DESCRIPTION OF THE TASK
Go through the entries and transcribe each one exactly, dropping the pictures.

[[ EXERCISE DATA, beginning ]]

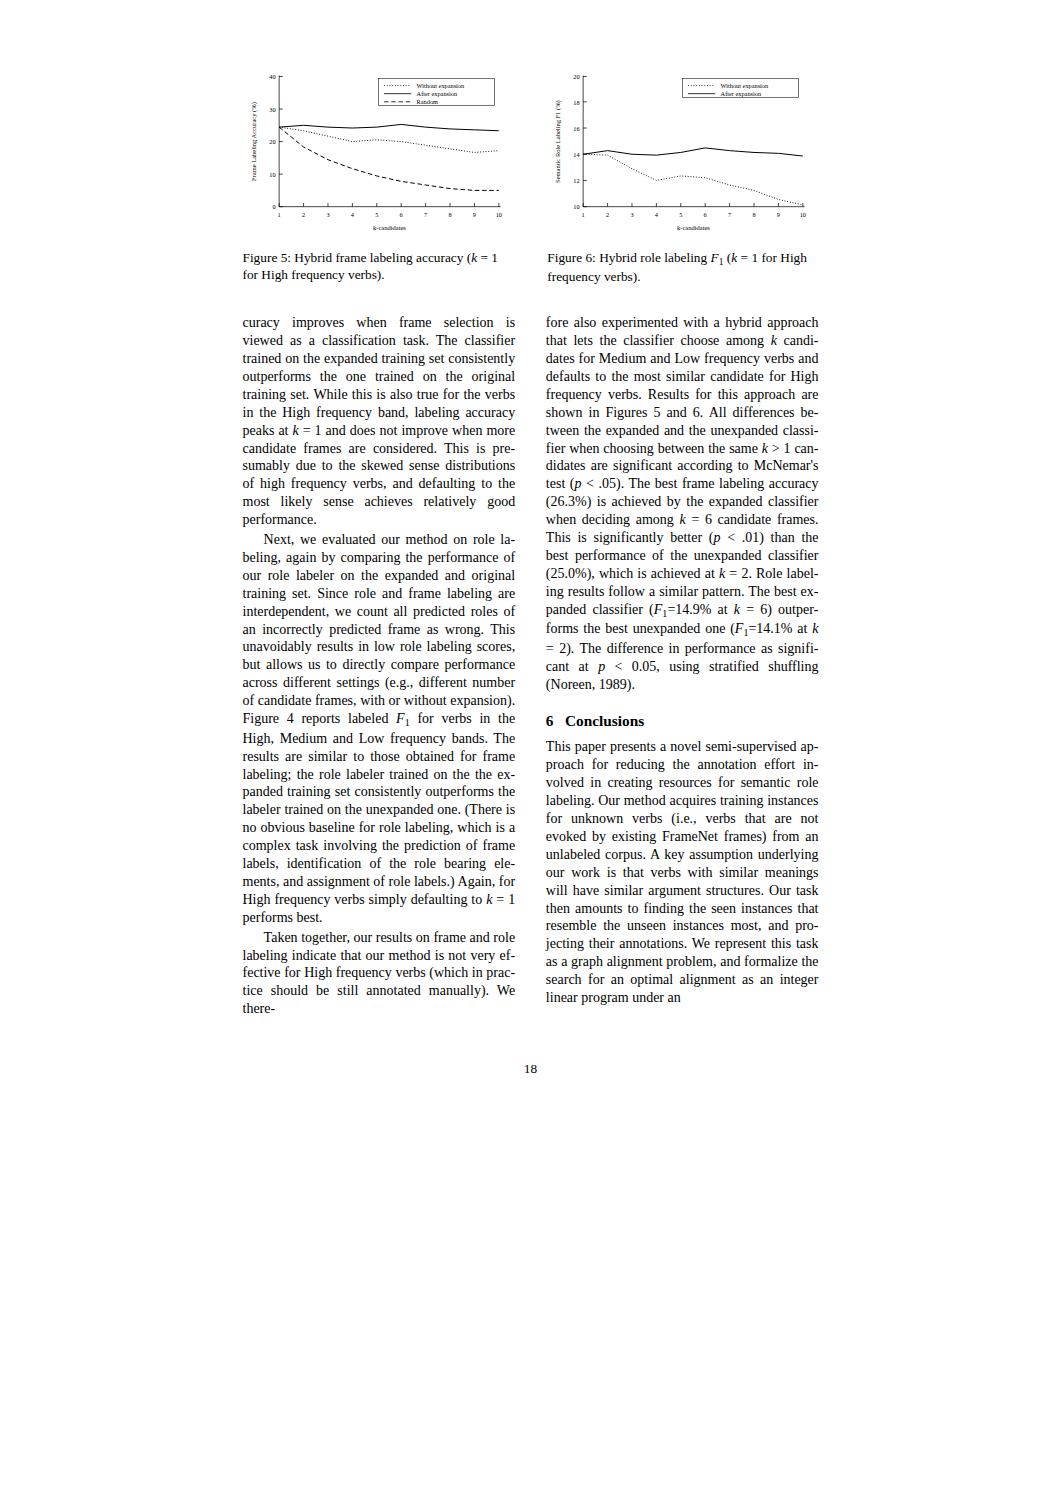0 10 20 30 40 1 2 3 4 5 6 7 8 9 10 k-candidates Frame Labeling Accuracy (%) Without expansion After expansion Random
Figure 5: Hybrid frame labeling accuracy (k = 1 for High frequency verbs).
10 12 14 16 18 20 1 2 3 4 5 6 7 8 9 10 k-candidates Semantic Role Labeling F1 (%) Without expansion After expansion
Figure 6: Hybrid role labeling F 1 (k = 1 for High frequency verbs).
curacy improves when frame selection is viewed as a classification task. The classifier trained on the expanded training set consistently outperforms the one trained on the original training set. While this is also true for the verbs in the High frequency band, labeling accuracy peaks at k = 1 and does not improve when more candidate frames are considered. This is presumably due to the skewed sense distributions of high frequency verbs, and defaulting to the most likely sense achieves relatively good performance.
Next, we evaluated our method on role labeling, again by comparing the performance of our role labeler on the expanded and original training set. Since role and frame labeling are interdependent, we count all predicted roles of an incorrectly predicted frame as wrong. This unavoidably results in low role labeling scores, but allows us to directly compare performance across different settings (e.g., different number of candidate frames, with or without expansion). Figure 4 reports labeled F 1 for verbs in the High, Medium and Low frequency bands. The results are similar to those obtained for frame labeling; the role labeler trained on the the expanded training set consistently outperforms the labeler trained on the unexpanded one. (There is no obvious baseline for role labeling, which is a complex task involving the prediction of frame labels, identification of the role bearing elements, and assignment of role labels.) Again, for High frequency verbs simply defaulting to k = 1 performs best.
Taken together, our results on frame and role labeling indicate that our method is not very effective for High frequency verbs (which in practice should be still annotated manually). We there-
fore also experimented with a hybrid approach that lets the classifier choose among k candidates for Medium and Low frequency verbs and defaults to the most similar candidate for High frequency verbs. Results for this approach are shown in Figures 5 and 6. All differences between the expanded and the unexpanded classifier when choosing between the same k > 1 candidates are significant according to McNemar's test (p < .05). The best frame labeling accuracy (26.3%) is achieved by the expanded classifier when deciding among k = 6 candidate frames. This is significantly better (p < .01) than the best performance of the unexpanded classifier (25.0%), which is achieved at k = 2. Role labeling results follow a similar pattern. The best expanded classifier (F 1=14.9% at k = 6) outperforms the best unexpanded one (F 1=14.1% at k = 2). The difference in performance as significant at p < 0.05, using stratified shuffling (Noreen, 1989).
6 Conclusions
This paper presents a novel semi-supervised approach for reducing the annotation effort involved in creating resources for semantic role labeling. Our method acquires training instances for unknown verbs (i.e., verbs that are not evoked by existing FrameNet frames) from an unlabeled corpus. A key assumption underlying our work is that verbs with similar meanings will have similar argument structures. Our task then amounts to finding the seen instances that resemble the unseen instances most, and projecting their annotations. We represent this task as a graph alignment problem, and formalize the search for an optimal alignment as an integer linear program under an
18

[[ EXERCISE DATA, end ]]

WRITTEN SOLUTION
0 10 20 30 40 1 2 3 4 5 6 7 8 9 10 k-candidates Frame Labeling Accuracy (%) Without expansion After expansion Random
Figure 5: Hybrid frame labeling accuracy (k = 1 for High frequency verbs).
10 12 14 16 18 20 1 2 3 4 5 6 7 8 9 10 k-candidates Semantic Role Labeling F1 (%) Without expansion After expansion
Figure 6: Hybrid role labeling F 1 (k = 1 for High frequency verbs).
curacy improves when frame selection is viewed as a classification task. The classifier trained on the expanded training set consistently outperforms the one trained on the original training set. While this is also true for the verbs in the High frequency band, labeling accuracy peaks at k = 1 and does not improve when more candidate frames are considered. This is presumably due to the skewed sense distributions of high frequency verbs, and defaulting to the most likely sense achieves relatively good performance.
Next, we evaluated our method on role labeling, again by comparing the performance of our role labeler on the expanded and original training set. Since role and frame labeling are interdependent, we count all predicted roles of an incorrectly predicted frame as wrong. This unavoidably results in low role labeling scores, but allows us to directly compare performance across different settings (e.g., different number of candidate frames, with or without expansion). Figure 4 reports labeled F 1 for verbs in the High, Medium and Low frequency bands. The results are similar to those obtained for frame labeling; the role labeler trained on the the expanded training set consistently outperforms the labeler trained on the unexpanded one. (There is no obvious baseline for role labeling, which is a complex task involving the prediction of frame labels, identification of the role bearing elements, and assignment of role labels.) Again, for High frequency verbs simply defaulting to k = 1 performs best.
Taken together, our results on frame and role labeling indicate that our method is not very effective for High frequency verbs (which in practice should be still annotated manually). We there-
fore also experimented with a hybrid approach that lets the classifier choose among k candidates for Medium and Low frequency verbs and defaults to the most similar candidate for High frequency verbs. Results for this approach are shown in Figures 5 and 6. All differences between the expanded and the unexpanded classifier when choosing between the same k > 1 candidates are significant according to McNemar's test (p < .05). The best frame labeling accuracy (26.3%) is achieved by the expanded classifier when deciding among k = 6 candidate frames. This is significantly better (p < .01) than the best performance of the unexpanded classifier (25.0%), which is achieved at k = 2. Role labeling results follow a similar pattern. The best expanded classifier (F 1=14.9% at k = 6) outperforms the best unexpanded one (F 1=14.1% at k = 2). The difference in performance as significant at p < 0.05, using stratified shuffling (Noreen, 1989).
6 Conclusions
This paper presents a novel semi-supervised approach for reducing the annotation effort involved in creating resources for semantic role labeling. Our method acquires training instances for unknown verbs (i.e., verbs that are not evoked by existing FrameNet frames) from an unlabeled corpus. A key assumption underlying our work is that verbs with similar meanings will have similar argument structures. Our task then amounts to finding the seen instances that resemble the unseen instances most, and projecting their annotations. We represent this task as a graph alignment problem, and formalize the search for an optimal alignment as an integer linear program under an
18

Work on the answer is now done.